_Work instructions:_
Rewrite the entries from the first one through the line containing "At Risk Score, list", with "series" changed to "data series" and nothing else altered. Leave out the pictures.

(Data to examine)

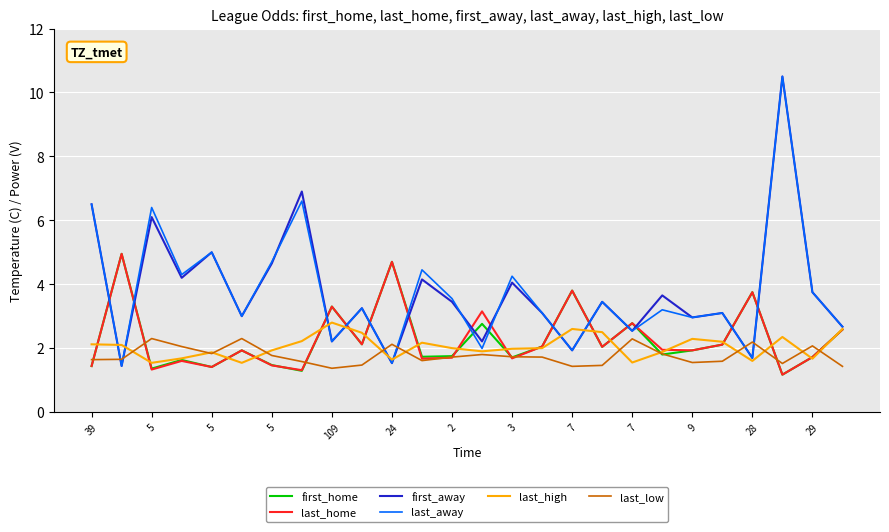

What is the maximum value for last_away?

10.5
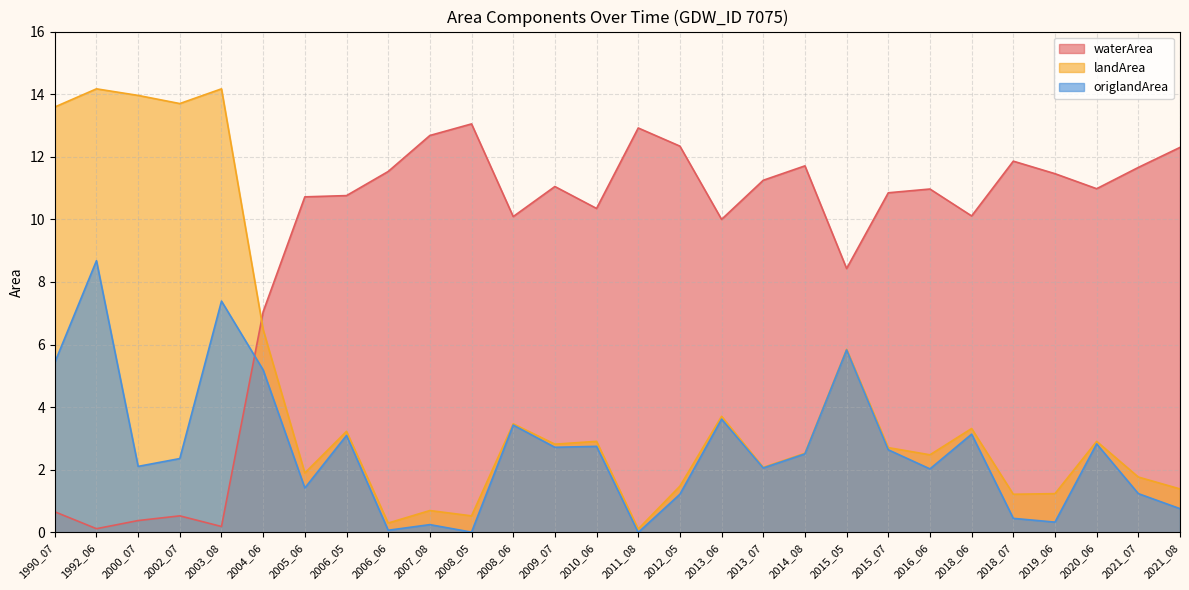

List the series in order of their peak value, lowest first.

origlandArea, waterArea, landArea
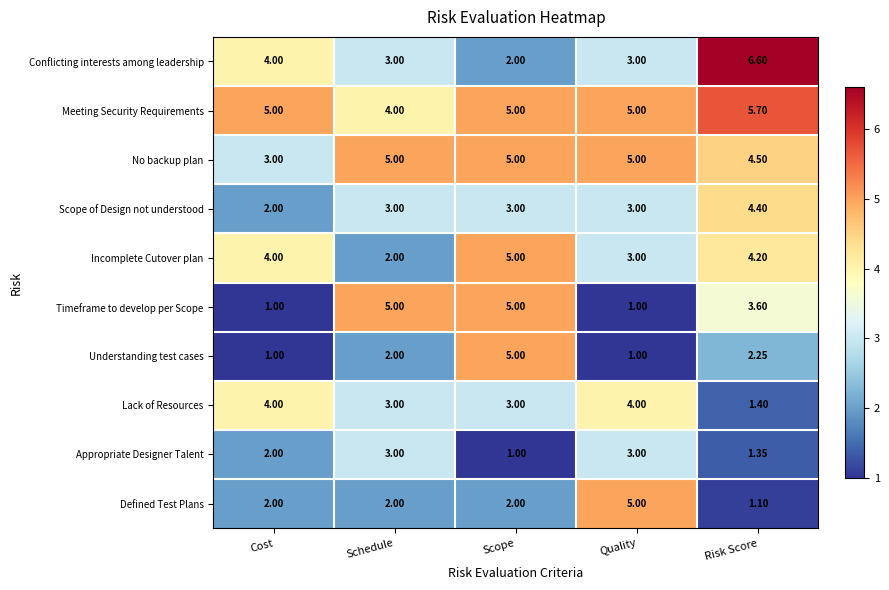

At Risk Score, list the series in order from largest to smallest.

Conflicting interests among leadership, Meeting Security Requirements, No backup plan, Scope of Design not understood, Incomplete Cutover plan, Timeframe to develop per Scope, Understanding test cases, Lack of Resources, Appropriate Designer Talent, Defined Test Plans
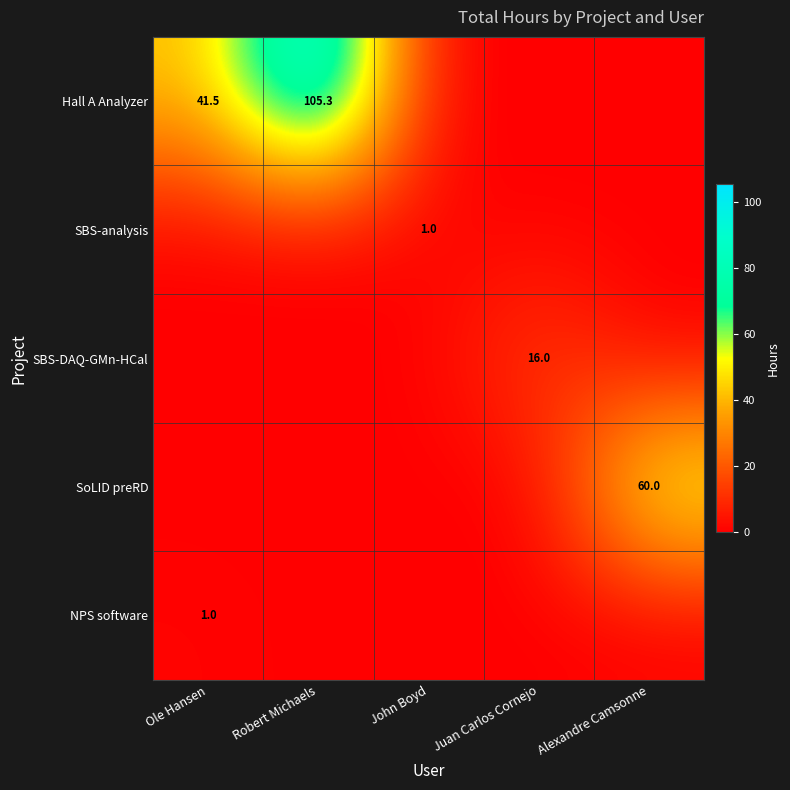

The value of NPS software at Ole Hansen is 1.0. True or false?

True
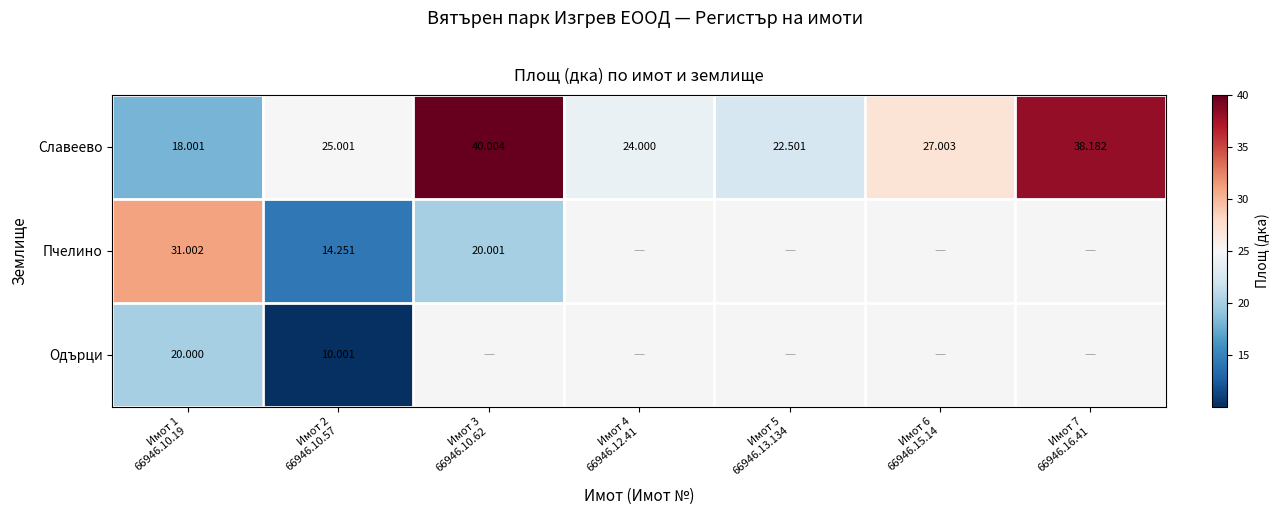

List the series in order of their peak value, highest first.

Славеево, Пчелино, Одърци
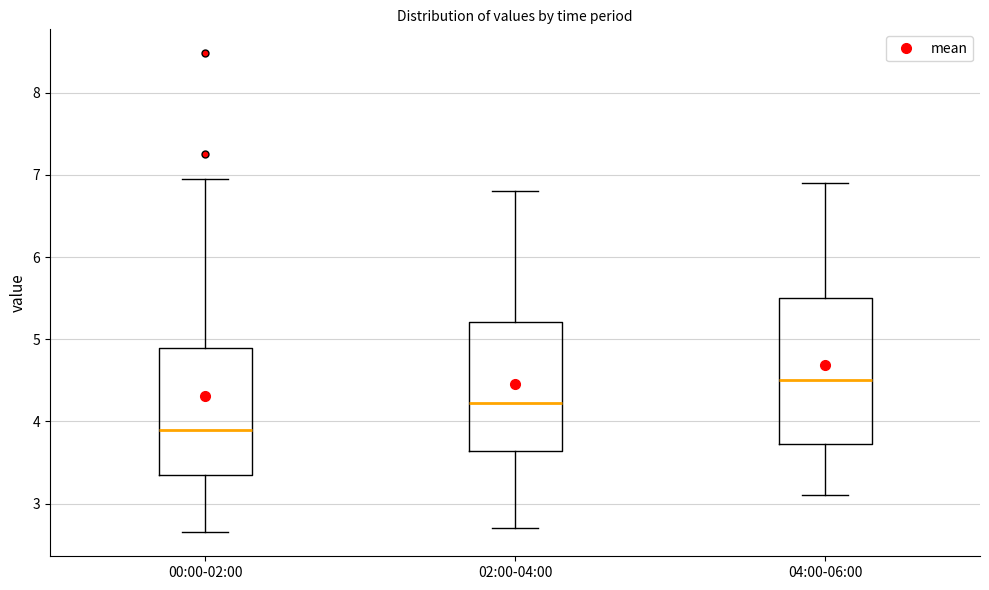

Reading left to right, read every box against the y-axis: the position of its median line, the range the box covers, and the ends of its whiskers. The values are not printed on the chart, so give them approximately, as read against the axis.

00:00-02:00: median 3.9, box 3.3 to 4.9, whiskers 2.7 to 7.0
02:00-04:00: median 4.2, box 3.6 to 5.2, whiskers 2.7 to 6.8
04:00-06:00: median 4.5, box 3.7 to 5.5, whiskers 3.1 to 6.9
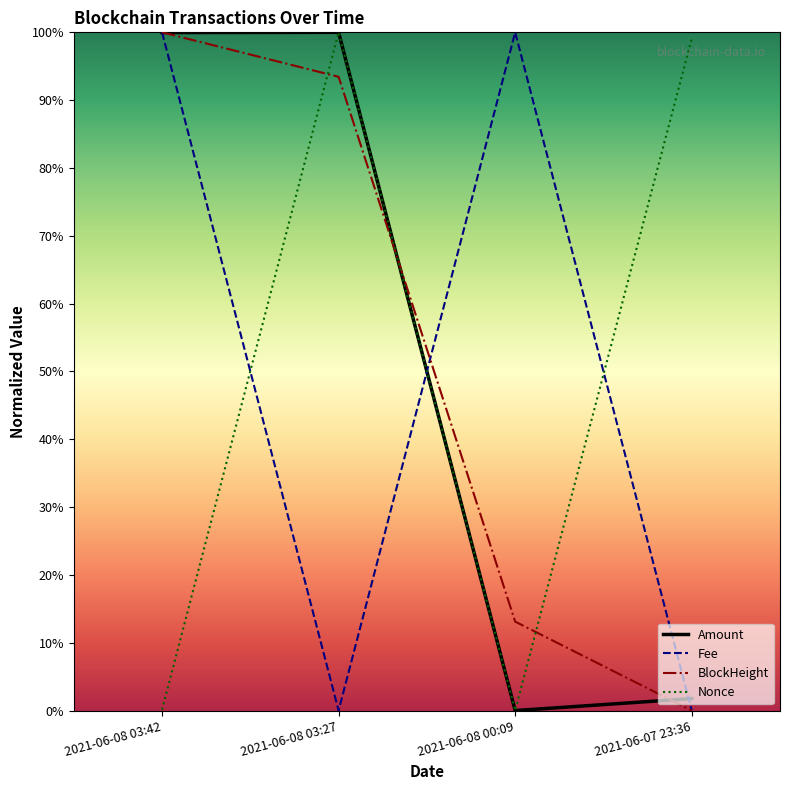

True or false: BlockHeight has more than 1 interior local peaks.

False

(End Data to examine)

_Response box:_
What is the maximum value for last_away?

10.5

List the data series in order of their peak value, lowest first.

origlandArea, waterArea, landArea

At Risk Score, list the data series in order from largest to smallest.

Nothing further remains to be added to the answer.